> What the task requires: Once the pictures are set aside, reproduce the remaining data exactly.

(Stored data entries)
-----

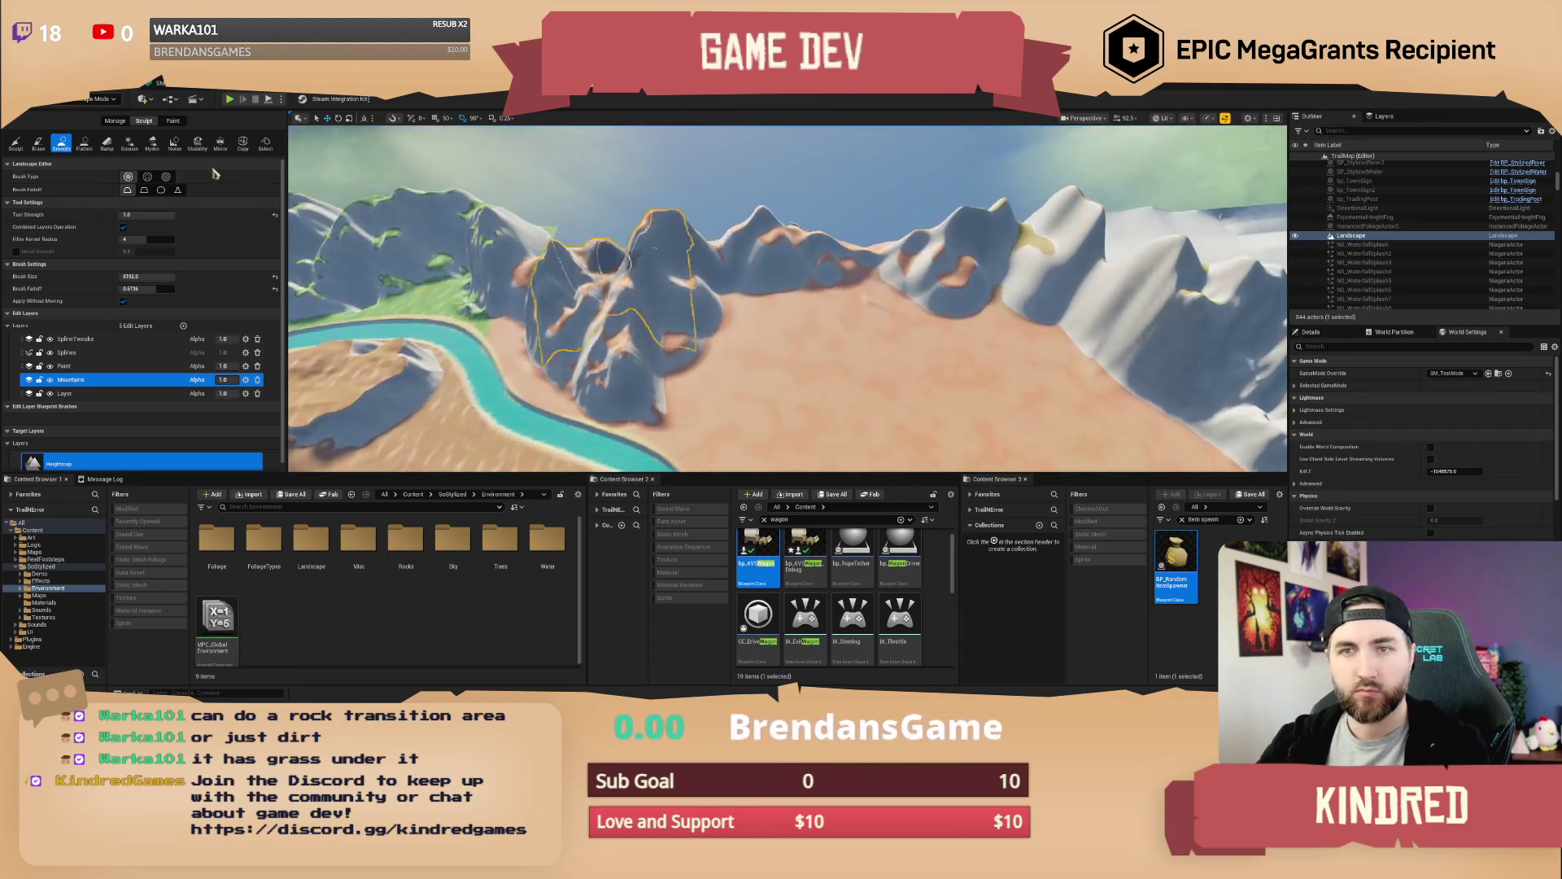
Select the Noise tool, undo its first stroke, and set Tool Strength to 0.35
click(175, 147)
drag(663, 288, 630, 294)
key(ctrl+z)
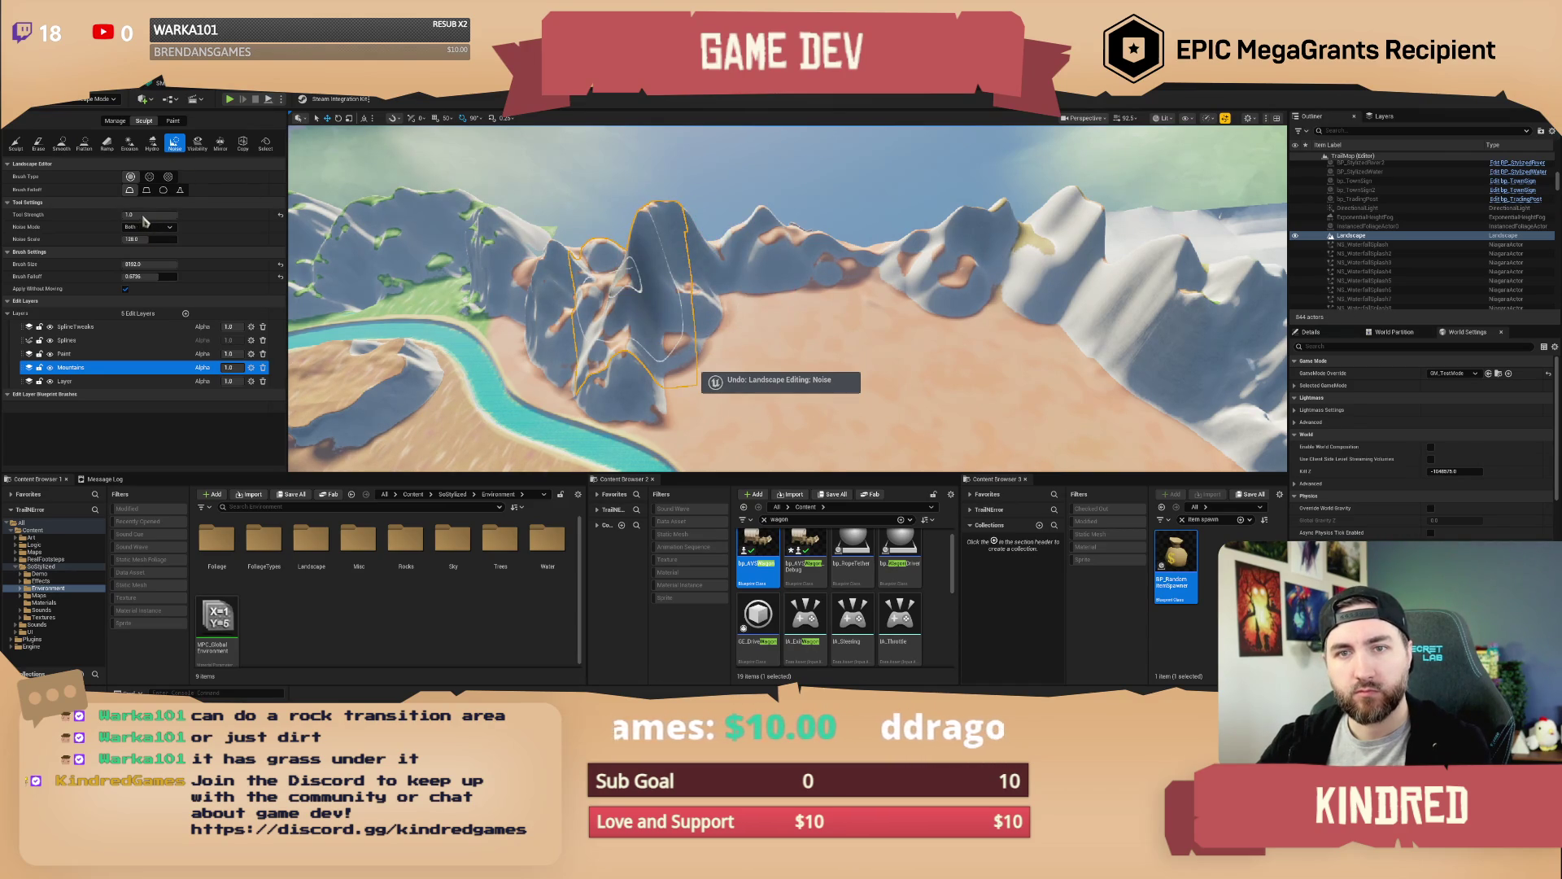
key(ctrl+z)
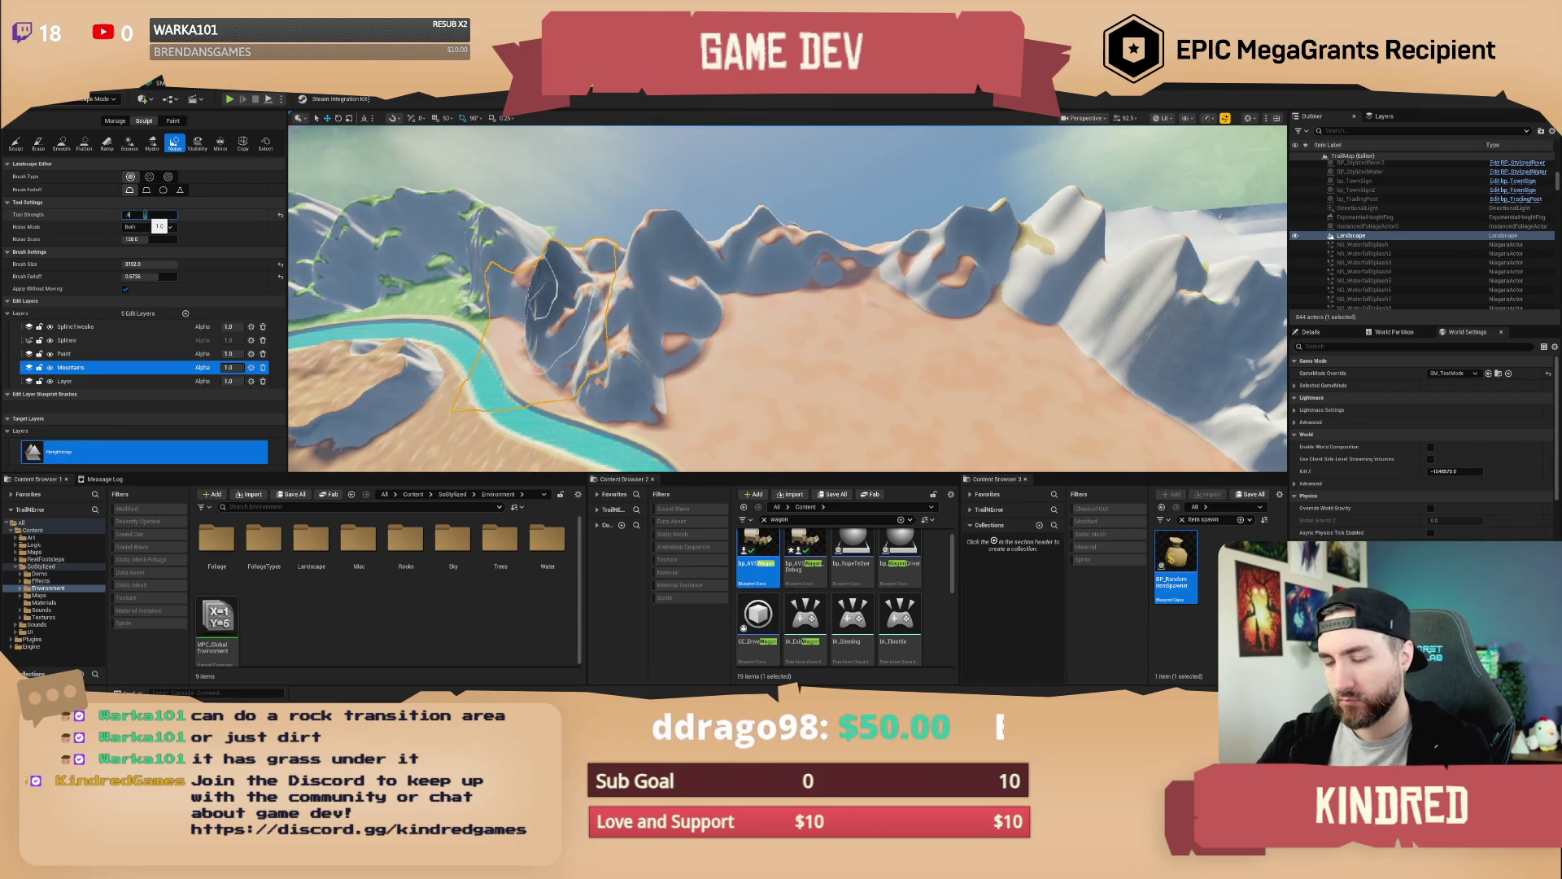
key(Return)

-----

> Answer space:
Select the Noise tool, undo its first stroke, and set Tool Strength to 0.35
click(175, 147)
drag(663, 288, 630, 294)
key(ctrl+z)
key(ctrl+z)
key(Return)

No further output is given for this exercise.